→ **PROBLEM REQUIREMENTS**
Return exactly the lines below, starting with the one that has "for capital preservation" and going on through the one that has "- Impact: Developer".

Data records:
___

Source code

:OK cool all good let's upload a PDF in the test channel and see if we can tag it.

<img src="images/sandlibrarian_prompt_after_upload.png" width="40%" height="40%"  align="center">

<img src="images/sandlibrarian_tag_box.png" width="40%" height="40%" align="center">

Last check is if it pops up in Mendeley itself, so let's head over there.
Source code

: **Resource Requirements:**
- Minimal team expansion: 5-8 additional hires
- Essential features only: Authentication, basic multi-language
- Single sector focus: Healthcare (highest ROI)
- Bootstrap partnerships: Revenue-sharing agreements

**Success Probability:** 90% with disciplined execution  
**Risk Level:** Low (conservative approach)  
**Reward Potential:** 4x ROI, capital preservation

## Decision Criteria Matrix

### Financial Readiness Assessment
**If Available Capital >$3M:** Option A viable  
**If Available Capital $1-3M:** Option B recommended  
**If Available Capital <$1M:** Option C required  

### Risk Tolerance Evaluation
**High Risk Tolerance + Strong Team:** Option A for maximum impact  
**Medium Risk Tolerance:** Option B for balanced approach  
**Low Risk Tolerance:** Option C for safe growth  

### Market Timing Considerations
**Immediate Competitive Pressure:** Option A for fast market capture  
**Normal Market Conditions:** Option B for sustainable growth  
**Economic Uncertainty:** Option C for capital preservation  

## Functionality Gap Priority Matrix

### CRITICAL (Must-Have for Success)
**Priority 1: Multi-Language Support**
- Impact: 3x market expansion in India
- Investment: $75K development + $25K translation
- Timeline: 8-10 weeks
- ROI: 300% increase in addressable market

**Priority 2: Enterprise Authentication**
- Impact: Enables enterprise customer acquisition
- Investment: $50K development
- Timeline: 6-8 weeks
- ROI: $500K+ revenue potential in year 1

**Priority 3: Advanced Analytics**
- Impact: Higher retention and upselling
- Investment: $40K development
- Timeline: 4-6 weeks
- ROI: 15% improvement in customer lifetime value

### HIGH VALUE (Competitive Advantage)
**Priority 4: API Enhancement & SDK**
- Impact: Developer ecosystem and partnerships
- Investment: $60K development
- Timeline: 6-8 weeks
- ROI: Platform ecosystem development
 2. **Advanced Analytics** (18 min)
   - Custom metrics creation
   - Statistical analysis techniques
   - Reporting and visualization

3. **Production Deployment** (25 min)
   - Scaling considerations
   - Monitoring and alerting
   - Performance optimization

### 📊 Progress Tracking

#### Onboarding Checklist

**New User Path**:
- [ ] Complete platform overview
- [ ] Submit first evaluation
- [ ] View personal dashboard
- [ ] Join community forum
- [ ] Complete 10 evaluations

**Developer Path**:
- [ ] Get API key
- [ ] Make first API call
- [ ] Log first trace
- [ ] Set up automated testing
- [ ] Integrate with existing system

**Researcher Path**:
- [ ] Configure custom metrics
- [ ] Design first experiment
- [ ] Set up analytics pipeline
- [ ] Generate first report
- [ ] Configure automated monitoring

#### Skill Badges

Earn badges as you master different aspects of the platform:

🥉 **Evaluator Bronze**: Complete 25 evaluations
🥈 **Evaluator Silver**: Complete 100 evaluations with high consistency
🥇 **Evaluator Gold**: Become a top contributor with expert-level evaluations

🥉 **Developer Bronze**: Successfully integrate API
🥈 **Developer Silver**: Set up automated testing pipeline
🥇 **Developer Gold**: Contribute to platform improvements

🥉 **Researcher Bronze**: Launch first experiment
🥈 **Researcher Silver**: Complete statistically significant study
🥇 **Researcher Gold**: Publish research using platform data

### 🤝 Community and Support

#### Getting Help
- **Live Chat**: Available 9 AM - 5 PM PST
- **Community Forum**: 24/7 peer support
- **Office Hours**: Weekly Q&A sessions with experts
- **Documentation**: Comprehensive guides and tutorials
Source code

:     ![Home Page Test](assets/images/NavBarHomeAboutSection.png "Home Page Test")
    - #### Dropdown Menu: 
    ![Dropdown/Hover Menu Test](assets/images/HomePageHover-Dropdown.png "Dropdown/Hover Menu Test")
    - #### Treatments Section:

___

→ **ANSWER BELOW**
**Economic Uncertainty:** Option C for capital preservation  

## Functionality Gap Priority Matrix

### CRITICAL (Must-Have for Success)
**Priority 1: Multi-Language Support**
- Impact: 3x market expansion in India
- Investment: $75K development + $25K translation
- Timeline: 8-10 weeks
- ROI: 300% increase in addressable market

**Priority 2: Enterprise Authentication**
- Impact: Enables enterprise customer acquisition
- Investment: $50K development
- Timeline: 6-8 weeks
- ROI: $500K+ revenue potential in year 1

**Priority 3: Advanced Analytics**
- Impact: Higher retention and upselling
- Investment: $40K development
- Timeline: 4-6 weeks
- ROI: 15% improvement in customer lifetime value

### HIGH VALUE (Competitive Advantage)
**Priority 4: API Enhancement & SDK**
- Impact: Developer ecosystem and partnerships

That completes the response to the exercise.